Die Mutter wird als strenge, eigenwillige Frau geschildert, der Vater hingegen als gutmütig und ruhig. Wenn die Kinder etwas brauchten oder ein Problem hatten, gingen sie lieber zum Vater als zur Mutter. Oft kam es vor, dass die Familie nicht satt wurde. Wenn zu wenig Milch vorhanden war, kochte die Mutter das Mus mit Wasser und da immer zu wenig Brot im Haus war, wurde die Brotkammer zugesperrt. In Dürrezeiten waren Äcker und Wiesen braun, die Kühe wurden mager und gaben wenig Milch. Die Trockenheit hatte einen Heumangel im Winter und damit eine wirtschaftliche Notlage im kommenden Jahr zur Folge.
Die Familie war, wie damals fast die ganze bäuerliche Bevölkerung, fest in den religiösen Traditionen verhaftet. Es war ein unumstößlicher Brauch, dass zu Hause regelmäßig gebetet wurde und alle Familienmitglieder am Sonntag den Gottesdienst besuchen mussten. Auch an die Schlaneider Zwergschule hat Josef viele Erinnerungen.
… Wir schrieben mit Feder und Tinte – eine heikle Angelegenheit, denn Klekse mochte Lehrer Gummerer gar nicht. Heute gibt es Tintenlöscher, damals gab es Stöckchen.
Beim Bau eines neuen Stadels reifte Josefs Wunsch, Zimmermann zu werden. Aber nach dem Schulabschluss musste er noch drei Jahre am Hof bleiben, bis sein jüngerer Bruder kräftig genug war, die schwere Arbeit zu verrichten.

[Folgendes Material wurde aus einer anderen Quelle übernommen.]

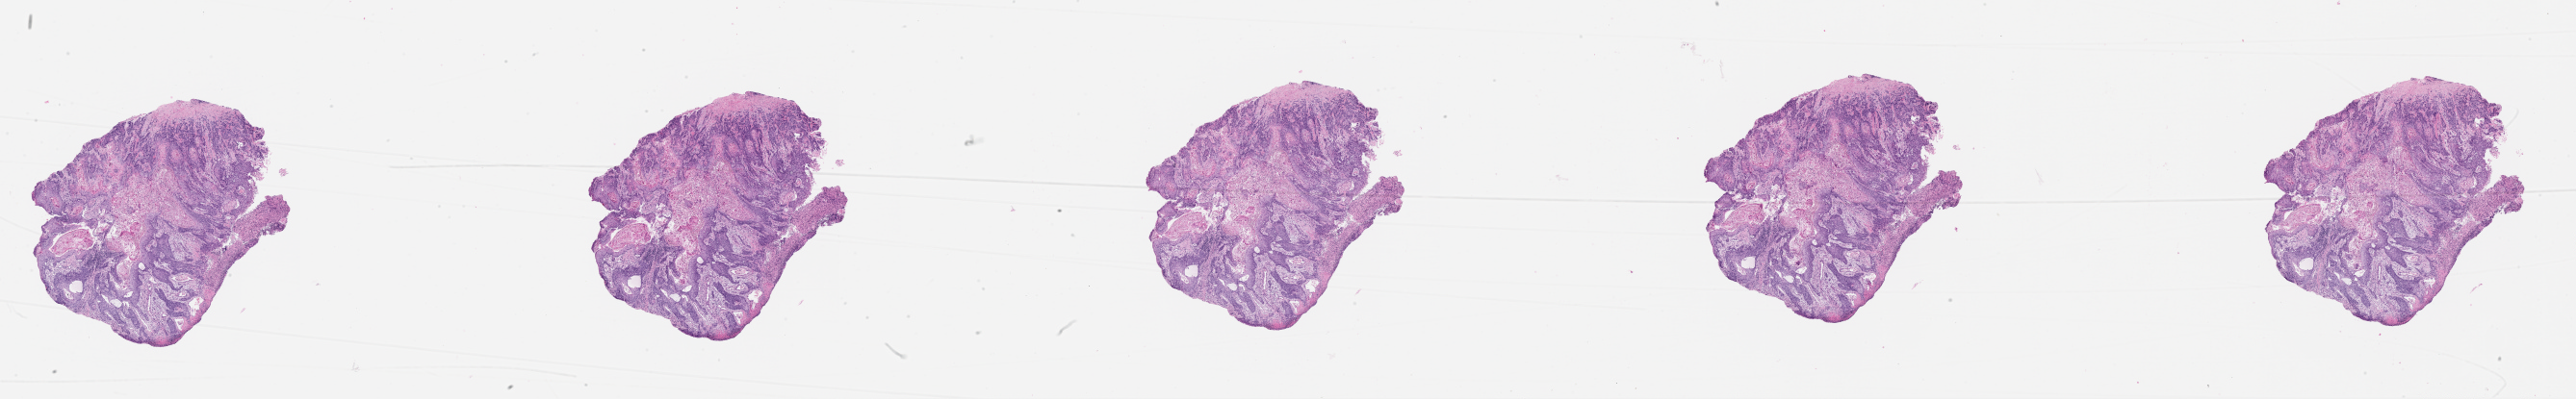
Whole-slide histology image, H&E — whole scanned area (about 43.1 x 6.7 mm, acquisition: 20x scan) shown as a low-resolution overview. Head and neck, tissue type not recorded. Female, 60 y/o.
Patient diagnosis: Squamous cell carcinoma, NOS (tonsil, NOS).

In Karl Alber aus Vöran fand Josef einen strengen, aber sehr kompetenten Lehrmeister, der ihm nicht nur professionelles Wissen, sondern auch einiges an Lebensweisheit vermittelte.
… Ich als Lehrling hatte die Aufgabe, die Arbeitsstunden der ganzen Mannschaft aufzuschreiben und in der Kundenliste einzuordnen. Ich tat dies außerhalb der Arbeitszeit, erfüllte diese Aufgabe aber gerne. Für meine spätere Laufbahn als selbstständiger Handwerker war mir die Kenntnis dieser Arbeitsabläufe sehr nützlich. Auf Baustellen hatte ich Handwerker kennengelernt, die zwar tüchtig und fleißig ihren Beruf ausübten, aber schlampig beim Aufschreiben ihrer Arbeitsstunden waren. Oft kam es vor, dass diese Meister in finanzielle Schwierigkeiten hineinschlitterten. Und so hatte ich in meiner Lehrzeit auch diese nützliche Erkenntnis gewonnen: „Wer schreibt, der bleibt!“
Nach der mit einem vorzüglichen Ergebnis abgeschlossenen Lehrzeit musste Josef seinen Militärdienst ableisten. Aber noch bevor er als frischgebackener Geselle bei Toni Lobis am Ritten mit der Arbeit begann, hatte er in der Silvesternacht 1967/68 Helena kennengelernt. Es war beiderseits Liebe auf den ersten Blick, dennoch vergingen drei Jahre, bis sie endgültig zusammenfanden. Helena wollte in Ruhe ihre Ausbildung beenden. Josef tröstete sich in der Zwischenzeit mit einem rothaarigen Mädchen und gründete mit viel Unternehmergeist und begünstigt durch glückliche Umstände im Februar 1970 seinen eigenen Betrieb. Richtig bergauf ging es, als Josef endlich wieder mit seiner Helena vereint war.
Helena: „Ja, es war Sonntag. Ich wollte gerade die Straße überqueren, da sah ich Josef in einem roten Auto und neben ihm saß ein rotes Gift. Ich sah also im wahrsten Sinn des Wortes Rot. Der Anblick tat mir schrecklich weh.“
Helena und Josef heirateten im April 1972. Helena bewältigte neben der Büro- und Schreibarbeit den Haushalt. Der Betrieb wuchs und die Familie tat dies auch. Im Laufe der Zeit waren es acht Kinder, die um den Tisch saßen und oft auch noch Lehrlinge und Gesellen.